_Data:_
[Start of section]
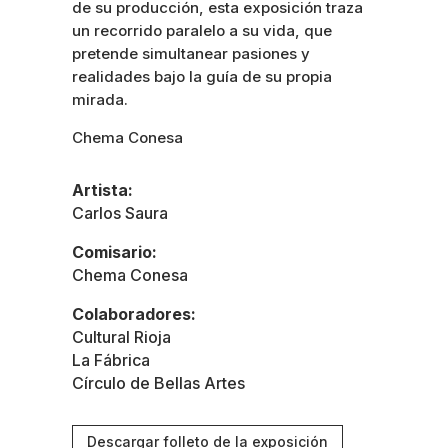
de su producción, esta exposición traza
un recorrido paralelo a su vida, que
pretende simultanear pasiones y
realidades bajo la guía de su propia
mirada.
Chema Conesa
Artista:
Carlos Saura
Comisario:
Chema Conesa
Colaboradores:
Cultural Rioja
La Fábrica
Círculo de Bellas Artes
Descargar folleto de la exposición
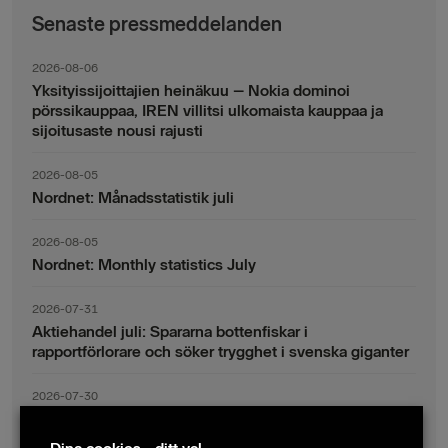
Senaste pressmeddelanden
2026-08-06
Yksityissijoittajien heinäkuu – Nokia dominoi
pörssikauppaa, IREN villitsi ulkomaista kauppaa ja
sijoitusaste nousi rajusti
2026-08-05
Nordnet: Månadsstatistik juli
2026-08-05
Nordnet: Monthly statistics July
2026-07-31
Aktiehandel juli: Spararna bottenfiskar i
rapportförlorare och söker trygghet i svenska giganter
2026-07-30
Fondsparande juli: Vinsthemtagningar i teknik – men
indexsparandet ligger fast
[End of section]
[Start of section]
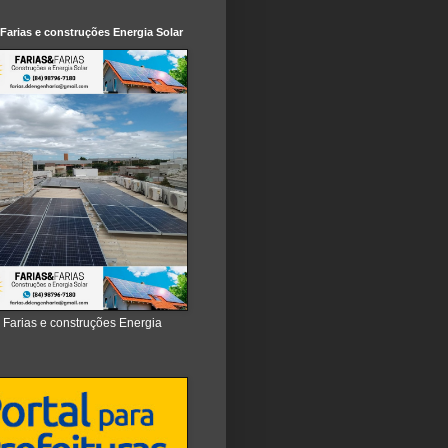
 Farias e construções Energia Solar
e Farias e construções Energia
[End of section]
_About this exercise:_
Rewrite the lines starting at the one containing "Farias e construções Energia Solar" and ending at the one containing "e Farias e construções Energia", substituting "Eletricidade" for "Energia" and leaving everything else unchanged.

_Your solution:_
 Farias e construções Eletricidade Solar
e Farias e construções Eletricidade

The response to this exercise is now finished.